Aufgaben
**1.** Fassen Sie den Forumstext über das Wattwurmplümpern auf Fehmarn in zwei Sätzen zusammen.
**2.** Schreiben Sie den Forumstext über das Wattwurmplümpern auf Fehmarn im Anschluss an den letzten Beitrag weiter.

Ausgangstext
====

# Wattwürmer plümpern auf Fehmarn



## angelradler (29. Oktober 2006)

Hallo,

wir möchten in unserer Brandungswoche in Heiligenhafen und Fehmarn mal Wattwürmer selber plümpern.
Im Angelführer von Fehmarn steht nur Strukkamp, als die Stelle wo man plümpern könnte!
Hat für uns jemand einen Tip wo wir dies machen können?


----------



## Hurricaneangler (30. Oktober 2006)

*AW: Wattwürmer plümpern auf Fehmarn*

moin also ich würd nach Grossenbrode fahren oder im Binnensee in Heiligenhafen viel Spaß


----------



## Meeresangler32 (30. Oktober 2006)

*AW: Wattwürmer plümpern auf Fehmarn*

meinst du den see am westmarkelsdorfer huk am leuchtturm`?


----------



## angelradler (30. Oktober 2006)

*AW: Wattwürmer plümpern auf Fehmarn*

Nein, ich meine Strukkamp, liegt linker Hand, wenn man über die Fehmarner-Sunddbrücke in Richtung Fehmarn fährt.

====

Extrahierte Daten
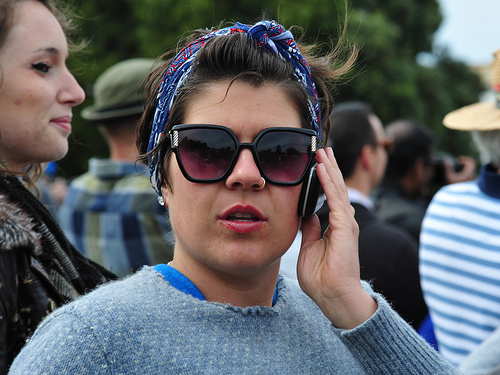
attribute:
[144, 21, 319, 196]
headband — blue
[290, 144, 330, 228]
phone — cell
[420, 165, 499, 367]
shirt — striped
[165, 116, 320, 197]
sunglasses — black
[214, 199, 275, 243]
lipstick — pink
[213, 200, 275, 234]
mouth — open, her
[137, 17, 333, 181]
headband — blue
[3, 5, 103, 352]
woman — smiling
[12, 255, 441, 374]
sweater — blue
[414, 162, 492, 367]
shirt — blue, striped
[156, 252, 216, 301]
tshirt — blue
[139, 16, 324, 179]
bandana — red, white, blue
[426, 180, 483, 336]
shirt — blue, white, striped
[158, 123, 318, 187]
glasses — tinted 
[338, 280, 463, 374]
sleeve — blue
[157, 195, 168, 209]
earring — small, diamond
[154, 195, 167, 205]
earring — diamond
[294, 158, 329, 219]
cell phone — small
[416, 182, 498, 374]
striped shirt — blue, white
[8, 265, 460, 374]
sweater — blue, thick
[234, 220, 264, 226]
lipstick — red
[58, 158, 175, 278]
shirt — blue, plaid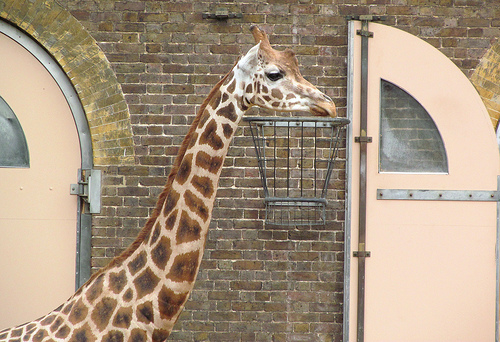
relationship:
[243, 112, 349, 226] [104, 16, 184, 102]
basket on wall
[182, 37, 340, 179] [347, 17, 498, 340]
giraffe near door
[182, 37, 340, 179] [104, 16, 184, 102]
giraffe near wall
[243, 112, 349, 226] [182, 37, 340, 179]
basket near giraffe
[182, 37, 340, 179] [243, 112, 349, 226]
giraffe next to basket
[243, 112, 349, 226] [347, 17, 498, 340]
basket near door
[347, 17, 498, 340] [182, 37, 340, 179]
door next to giraffe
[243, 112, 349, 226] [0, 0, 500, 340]
basket on wall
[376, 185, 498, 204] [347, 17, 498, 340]
metal strip on door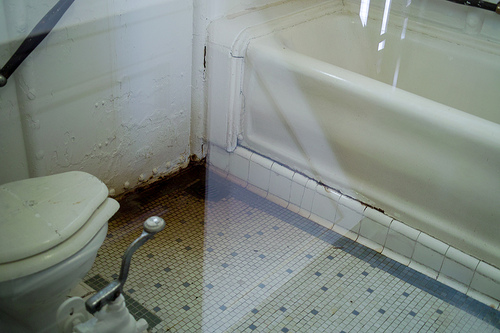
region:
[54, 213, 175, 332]
A foot pedal for flushing the toilet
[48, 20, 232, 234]
An area of wall needing repair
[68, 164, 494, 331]
Bathroom tile with small green spacing as design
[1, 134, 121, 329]
Toilet seat that has been damaged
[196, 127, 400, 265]
Baseboard of bathtub needing repair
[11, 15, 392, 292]
Corner of bathroom that needs to be replaced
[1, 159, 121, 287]
Cracked and discolored toilet seat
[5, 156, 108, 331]
white toilet bowl with lid down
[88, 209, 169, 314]
lever next to toilet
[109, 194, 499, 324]
patterned tiled floor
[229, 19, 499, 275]
white bathtub in the bathroom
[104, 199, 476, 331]
blue squares in the tile pattern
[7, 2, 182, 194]
white wall next to toilet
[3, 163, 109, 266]
lid on the toilet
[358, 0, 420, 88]
sunlight in the bathtub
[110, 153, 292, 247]
rust damage on the floor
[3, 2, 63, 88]
black bar next to the wall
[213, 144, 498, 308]
white tiles below tub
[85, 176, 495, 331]
small square floor tiles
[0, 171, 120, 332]
side of white toilet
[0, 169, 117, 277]
cover on toilet seat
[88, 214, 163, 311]
pedal on edge of metal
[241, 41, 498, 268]
side of white tub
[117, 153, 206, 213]
rust stain on bottom of wall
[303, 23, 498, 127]
inside of white tub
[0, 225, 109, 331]
side of toilet bowl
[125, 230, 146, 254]
light reflection on metal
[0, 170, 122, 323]
off-white toilet in bathroom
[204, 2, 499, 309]
white tub in bathroom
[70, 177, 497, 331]
tiles on bathroom floor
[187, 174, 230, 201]
drain in floor of bathroom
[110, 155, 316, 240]
rust stains on bathroom floor and wall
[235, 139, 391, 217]
crack forming between tub and tile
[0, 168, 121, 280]
worn out toilet seat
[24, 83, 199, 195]
damaged paint on wall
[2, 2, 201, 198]
white wall of bathroom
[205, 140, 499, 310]
tile lining bottom edge of tub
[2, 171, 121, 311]
this is a toilet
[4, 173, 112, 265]
this is a toilet cover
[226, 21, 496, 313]
this is a bath tub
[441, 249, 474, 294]
this is a tile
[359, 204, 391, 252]
this is a tile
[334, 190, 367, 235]
this is a tile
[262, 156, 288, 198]
this is a tile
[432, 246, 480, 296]
this is a tile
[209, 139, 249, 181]
this is a tile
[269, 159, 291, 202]
this is a tile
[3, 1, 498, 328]
reflection on window glass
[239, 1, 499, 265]
tub in corner of room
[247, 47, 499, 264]
side of white tub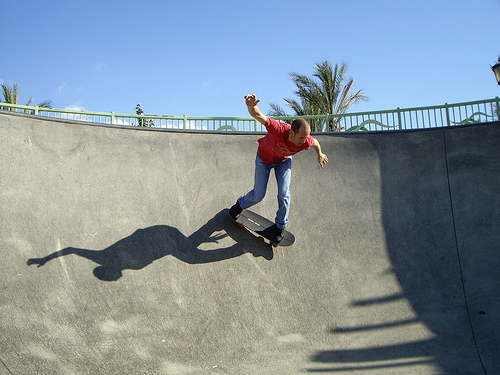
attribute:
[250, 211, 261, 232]
skate board — black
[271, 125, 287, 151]
t-shirt — red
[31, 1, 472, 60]
sky — blue, clear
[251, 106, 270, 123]
arm — extended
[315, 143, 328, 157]
arm — extended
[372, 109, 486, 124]
fence — meta, green, metal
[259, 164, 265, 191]
jeans — blue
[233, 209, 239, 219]
shoe — black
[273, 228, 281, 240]
shoe — black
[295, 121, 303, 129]
hair — short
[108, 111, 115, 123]
post — green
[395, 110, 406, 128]
post — green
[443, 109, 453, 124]
post — green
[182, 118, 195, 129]
post — green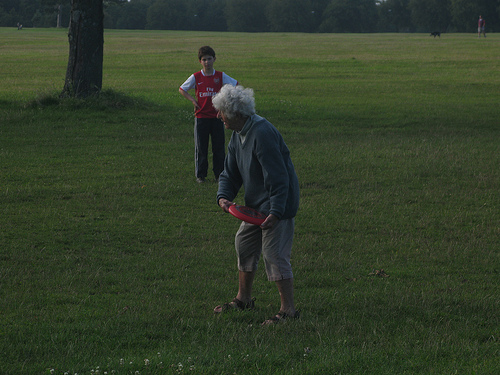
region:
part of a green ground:
[367, 187, 422, 237]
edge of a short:
[258, 265, 284, 294]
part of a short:
[265, 242, 288, 271]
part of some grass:
[356, 305, 416, 372]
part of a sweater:
[259, 153, 299, 217]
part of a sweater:
[246, 236, 277, 271]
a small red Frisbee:
[225, 202, 270, 224]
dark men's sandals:
[207, 295, 257, 316]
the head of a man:
[205, 85, 257, 130]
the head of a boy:
[194, 42, 219, 74]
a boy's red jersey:
[189, 70, 226, 111]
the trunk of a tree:
[60, 2, 110, 97]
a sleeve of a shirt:
[222, 71, 239, 88]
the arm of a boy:
[171, 73, 204, 109]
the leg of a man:
[257, 220, 299, 311]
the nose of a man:
[213, 112, 222, 119]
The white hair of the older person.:
[213, 74, 261, 120]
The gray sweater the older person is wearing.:
[208, 128, 303, 220]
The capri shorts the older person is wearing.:
[233, 211, 290, 277]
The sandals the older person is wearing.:
[208, 292, 301, 326]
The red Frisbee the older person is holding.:
[227, 201, 265, 232]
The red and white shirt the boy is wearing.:
[188, 52, 230, 114]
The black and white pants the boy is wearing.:
[189, 114, 229, 178]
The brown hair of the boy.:
[197, 38, 212, 61]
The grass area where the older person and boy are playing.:
[75, 129, 415, 373]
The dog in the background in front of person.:
[416, 22, 452, 48]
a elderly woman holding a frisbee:
[191, 57, 309, 325]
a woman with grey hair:
[198, 77, 273, 137]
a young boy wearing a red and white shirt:
[167, 45, 233, 118]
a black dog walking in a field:
[418, 10, 458, 49]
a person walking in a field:
[470, 7, 491, 41]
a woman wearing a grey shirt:
[204, 75, 297, 224]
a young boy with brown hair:
[178, 40, 225, 77]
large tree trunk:
[26, 8, 138, 116]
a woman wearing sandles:
[188, 97, 293, 366]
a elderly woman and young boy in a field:
[144, 30, 319, 313]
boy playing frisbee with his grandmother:
[175, 42, 253, 190]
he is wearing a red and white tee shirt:
[178, 68, 243, 122]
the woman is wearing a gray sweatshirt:
[204, 82, 325, 337]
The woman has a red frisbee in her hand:
[228, 201, 266, 233]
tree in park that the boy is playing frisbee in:
[44, 0, 119, 115]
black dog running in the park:
[426, 28, 443, 42]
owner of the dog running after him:
[472, 16, 487, 39]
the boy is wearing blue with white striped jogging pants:
[190, 113, 231, 189]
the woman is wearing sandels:
[208, 290, 259, 320]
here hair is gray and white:
[211, 85, 264, 125]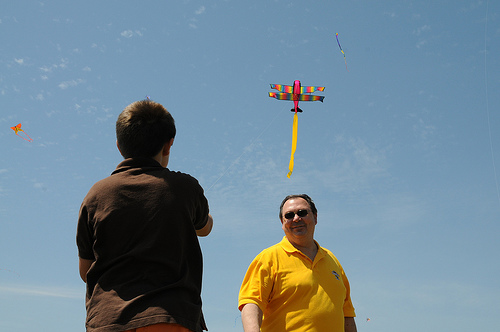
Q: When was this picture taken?
A: Daytime.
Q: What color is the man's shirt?
A: Yellow.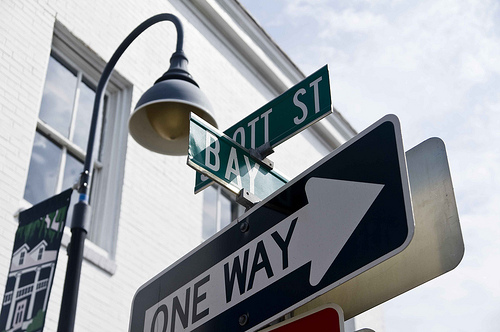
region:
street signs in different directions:
[188, 118, 300, 182]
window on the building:
[61, 60, 103, 224]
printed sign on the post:
[11, 203, 60, 330]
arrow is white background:
[166, 183, 365, 307]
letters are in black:
[167, 229, 288, 320]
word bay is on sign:
[182, 144, 285, 196]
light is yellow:
[156, 101, 181, 145]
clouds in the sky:
[322, 10, 486, 102]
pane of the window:
[51, 65, 71, 130]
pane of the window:
[28, 141, 52, 203]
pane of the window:
[62, 162, 97, 230]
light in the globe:
[159, 111, 200, 146]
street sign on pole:
[232, 78, 334, 146]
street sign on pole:
[161, 209, 390, 296]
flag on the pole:
[1, 188, 78, 329]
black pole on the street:
[73, 201, 91, 328]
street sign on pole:
[188, 130, 278, 201]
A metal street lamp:
[70, 5, 260, 174]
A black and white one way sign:
[118, 101, 495, 330]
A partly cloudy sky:
[340, 12, 464, 93]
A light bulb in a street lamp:
[140, 103, 199, 148]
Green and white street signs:
[142, 60, 382, 197]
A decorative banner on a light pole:
[0, 178, 97, 330]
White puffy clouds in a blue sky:
[297, 8, 496, 85]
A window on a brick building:
[19, 7, 141, 283]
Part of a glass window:
[34, 58, 104, 150]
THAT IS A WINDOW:
[37, 262, 57, 285]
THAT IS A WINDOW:
[31, 289, 43, 316]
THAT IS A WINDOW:
[19, 265, 35, 285]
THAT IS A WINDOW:
[9, 296, 29, 319]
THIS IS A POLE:
[63, 198, 84, 265]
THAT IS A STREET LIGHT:
[130, 72, 212, 144]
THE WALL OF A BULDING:
[155, 198, 183, 231]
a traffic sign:
[186, 235, 318, 300]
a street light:
[127, 76, 186, 128]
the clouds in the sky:
[341, 20, 484, 107]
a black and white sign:
[256, 198, 379, 267]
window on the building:
[42, 63, 82, 146]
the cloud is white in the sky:
[367, 20, 474, 87]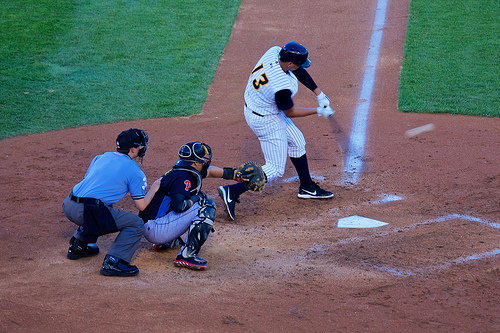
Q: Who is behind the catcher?
A: Umpire.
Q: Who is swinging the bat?
A: Player 13.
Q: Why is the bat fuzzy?
A: Bat is in motion.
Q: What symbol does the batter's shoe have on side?
A: Nike Swoosh.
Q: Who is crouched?
A: Catcher.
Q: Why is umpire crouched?
A: Watching play.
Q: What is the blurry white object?
A: Baseball in motion.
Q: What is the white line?
A: 3rd base line.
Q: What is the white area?
A: Batters box.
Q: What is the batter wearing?
A: A safety helmet.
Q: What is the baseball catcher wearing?
A: A mitt.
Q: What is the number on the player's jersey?
A: Thirteen.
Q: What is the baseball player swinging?
A: A bat.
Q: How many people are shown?
A: Three.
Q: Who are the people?
A: Baseball players.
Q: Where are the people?
A: Baseball field.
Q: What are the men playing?
A: Baseball.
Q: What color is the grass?
A: Green.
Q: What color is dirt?
A: Brown.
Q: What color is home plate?
A: White.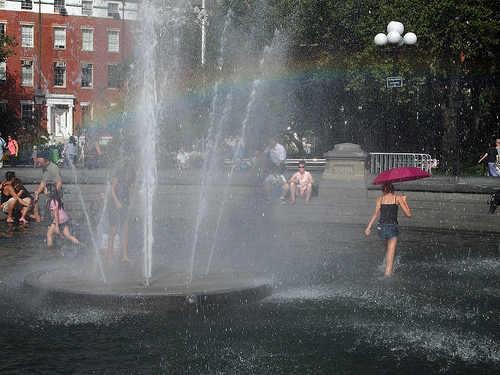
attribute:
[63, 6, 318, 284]
water — shooting upward, spraying, in a stream, large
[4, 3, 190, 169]
building — brick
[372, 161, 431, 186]
umbrella — red, large, pink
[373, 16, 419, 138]
light — white, tall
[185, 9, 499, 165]
trees — large, green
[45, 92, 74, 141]
entry way — white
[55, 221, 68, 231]
shorts — dark, denim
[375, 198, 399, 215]
tank top — black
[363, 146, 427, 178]
fence — gray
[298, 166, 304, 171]
sunglasses — dark, black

====

Lösungen
**1.** Im Forum möchte angelradler in einer Brandungswoche in Heiligenhafen und auf Fehmarn selbst Wattwürmer plümpern und bittet um Tipps, weil der Angelführer von Fehmarn nur Strukkamp als Stelle nennt. Hurricaneangler empfiehlt Grossenbrode oder den Binnensee in Heiligenhafen, und auf die Rückfrage von Meeresangler32 nach einem See am Leuchtturm stellt angelradler klar, dass Strukkamp gemeint ist, das links liegt, wenn man über die Brücke in Richtung Fehmarn fährt.

**2.**
----------



## marschel (30. Oktober 2006)

*AW: Wattwürmer plümpern auf Fehmarn*

...kann mich nur anschliessen...

GROßENBRODE ist der Plümper Hotspot...

allerdings bleibt es ne Schweinearbeit - oder ich habe was falsch gemacht, laß es mir gerne nochmals zeigen :q


----------



## Meeresangler32 (31. Oktober 2006)

*AW: Wattwürmer plümpern auf Fehmarn*



angelradler47 schrieb:


> Nein, ich meine Strukkamp, liegt linker Hand, wenn man über die Fehmarner-Sunddbrücke in Richtung Fehmarn fährt.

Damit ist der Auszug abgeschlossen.